#### [Photos with calibration data]
▼▼▼
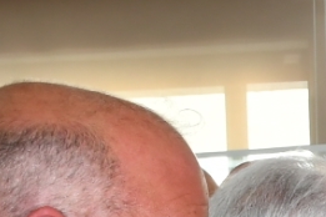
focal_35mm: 199
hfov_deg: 8.7
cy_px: 620
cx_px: 951
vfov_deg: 6.4
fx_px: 1802
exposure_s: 1/60
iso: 320
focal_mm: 18
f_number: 6.3
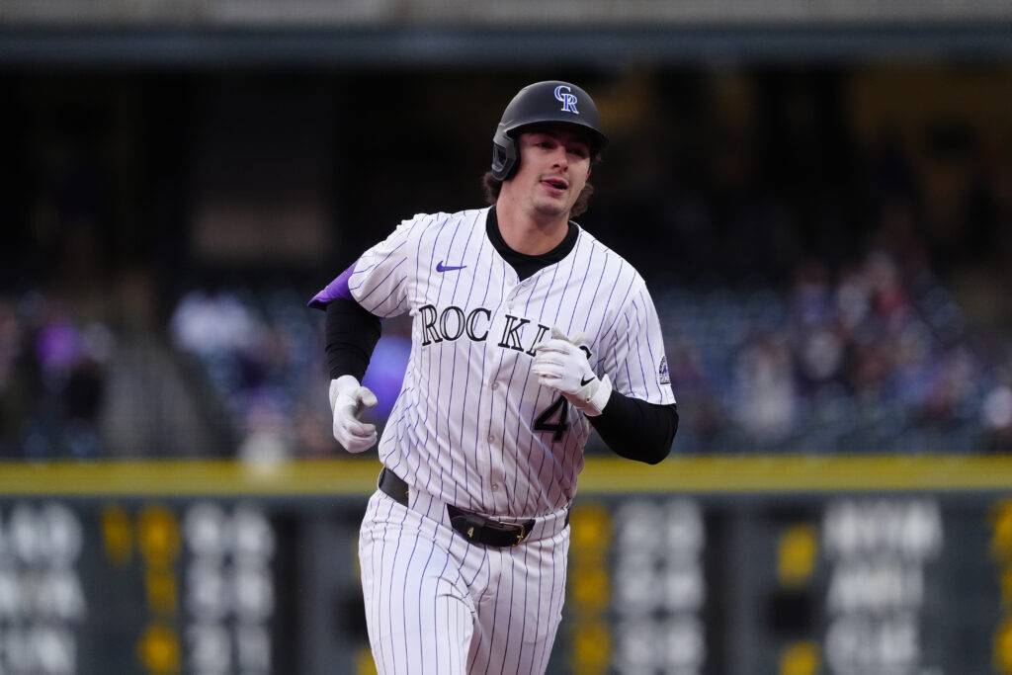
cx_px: 506
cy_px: 338
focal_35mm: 420
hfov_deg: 4.9
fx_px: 11808
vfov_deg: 3.3
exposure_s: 1/1600
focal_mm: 420
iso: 5000
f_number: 4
▲▲▲
#### [Activity]
When you copy the entries, keep every word exactly as it stands and drop any pictures.

#### [Result for this task]
focal_35mm: 199
hfov_deg: 8.7
cy_px: 620
cx_px: 951
vfov_deg: 6.4
fx_px: 1802
exposure_s: 1/60
iso: 320
focal_mm: 18
f_number: 6.3
cx_px: 506
cy_px: 338
focal_35mm: 420
hfov_deg: 4.9
fx_px: 11808
vfov_deg: 3.3
exposure_s: 1/1600
focal_mm: 420
iso: 5000
f_number: 4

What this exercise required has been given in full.